O primeiro ciclo de palestras, que ocorreu nesta sexta-feira (7) no auditório do Museu Nacional da República, debateu sobre a importância da preservação do Cerrado, as consequências da extinção do bioma e os principais desafios enfrentados atualmente. A ocupação irregular do solo, por meio da expansão de territórios habitacionais foi destaque na fala dos palestrantes do Seminário Green, que pontuaram que a preservação não é contra o desenvolvimento econômico.

A banca contou com a presença do presidente da Fundação Mais Cerrado, Bruno Mello, da promotora de Meio Ambiente do Ministério Público do Distrito Federal e Territórios (MPDFT), doutora Marta Eliana de Oliveira, do deputado Chico Leite e da bióloga representante da Consultoria Legislativa da Câmara, Roseli Ganem.

Segundo a promotora Marta Oliveira, o Distrito Federal (DF) sofreu décadas de ocupação irregular do solo sobre nascentes e veredas, causando o assoreamento de rios e contribuindo para a atual crise hídrica na região. Ela defende o direito à moradia, desde que exista condições de sustentabilidade ambiental. “Brasília é o berço das águas e o nosso trabalho é para que o Cerrado não se transforme num túmulo”, enfatizou.

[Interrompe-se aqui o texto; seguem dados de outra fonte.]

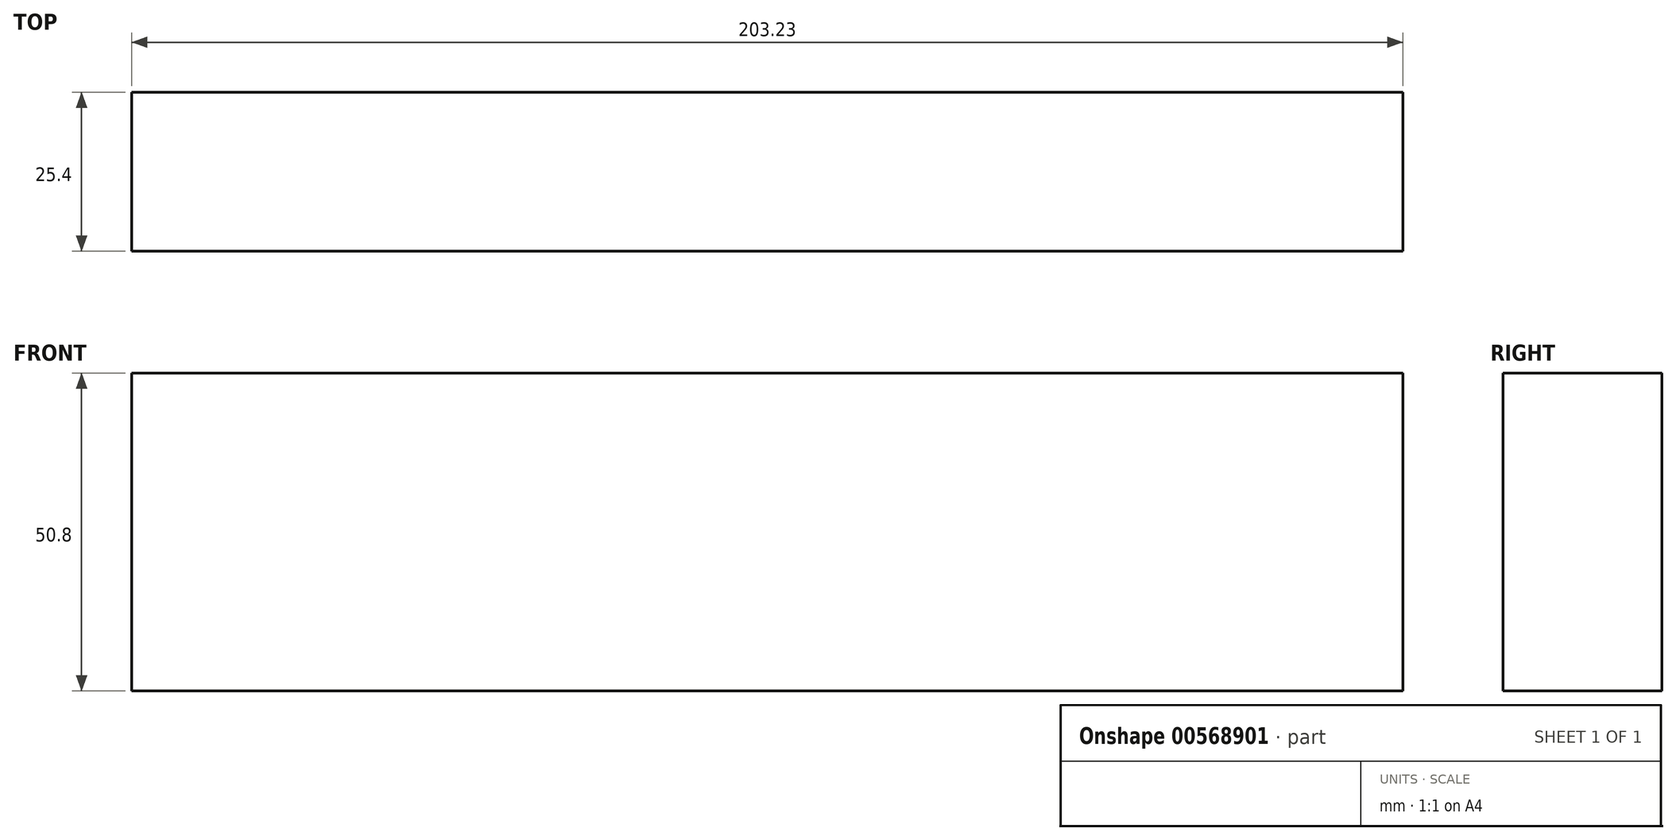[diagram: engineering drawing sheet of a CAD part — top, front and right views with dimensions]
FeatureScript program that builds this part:
annotation { "Feature Type Name" : "Feature", "Feature Type Description" : "" }
export const myFeature = defineFeature(function(context is Context, id is Id, definition is map)
    precondition{}
    {
        {
            var Q0;
            Q0=qCreatedBy(makeId("Front.planeOp"),FACE);
            var sketch = newSketch(context, id + "F0", { "sketchPlane" : qUnion([Q0])});
            skLineSegment(sketch, "E0", {"start": v(-96.65, -35.62) * mm, "end": v(106.58, -35.62) * mm});
            skLineSegment(sketch, "E1", {"start": v(106.58, -35.62) * mm, "end": v(106.58, 15.18) * mm});
            skLineSegment(sketch, "E2", {"start": v(106.58, 15.18) * mm, "end": v(-96.65, 15.18) * mm});
            skLineSegment(sketch, "E3", {"start": v(-96.65, 15.18) * mm, "end": v(-96.65, -35.62) * mm});
            skSolve(sketch);
        }
        {
            var Q0;
            Q0=makeQuery(id+"F0.imprint","IMPRINT",FACE,{"disambiguationData":[TD([[makeQuery(id+"F0.imprint","IMPRINT",EDGE,{"derivedFrom":sQuery(id+"F0.wireOp",EDGE,"E0")}),1.0]])]});
            extrude(context, id + "F1", {"entities" : qUnion([Q0]), "depth" : 25.4 * mm, "offsetDistance" : 25.4 * mm});
        }
    });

De acordo com a bióloga, o Cerrado é a savana com maior nível de biodiversidade no planeta, influenciando em mais de 90% na produção hídrica do Rio São Francisco e de outras grandes bacias hidrográficas brasileiras. Entretanto, apenas 3% de áreas do Cerrado são totalmente protegidas, segundo ela, mesmo o bioma sofrendo mais com o desmatamento do que a Amazônia. “O cerrado está caminhando para ter seu espaço territorial reduzido ao nível da Mata Atlântica, que é de 20%”, explicou. Para ela, é preciso ampliar as áreas de proteção.

Em relação à expansão econômica, os seminaristas concordaram que a visão de dicotomia entre o crescimento e a sustentabilidade é prejudicial para a proteção do Cerrado. “Quando a gente defende o meio ambiente, a gente está defendendo a vida. Agronegócio não existe sem água”, esclareceu à promotora.

Como solução para o problema foi sugerido o uso de novas tecnologias, extrativismo rural e o ecoturismo. A educação ambiental também foi apontada como essencial para o desenvolvimento de uma nova consciência na sociedade. “É importante refletir, mudar nossa postura e reivindicar nossos direitos. Não há mais tempo para esperar”, enfatizou o presidente da Fundação Mais Cerrado.

Para o deputado Chico Leite, a ação individual é muito importante para mudar a cultura e proteger o bioma. “Nós não vamos conseguir mudar todo o mundo, mas podemos mudar o mundo de quem convive com a gente”, declarou.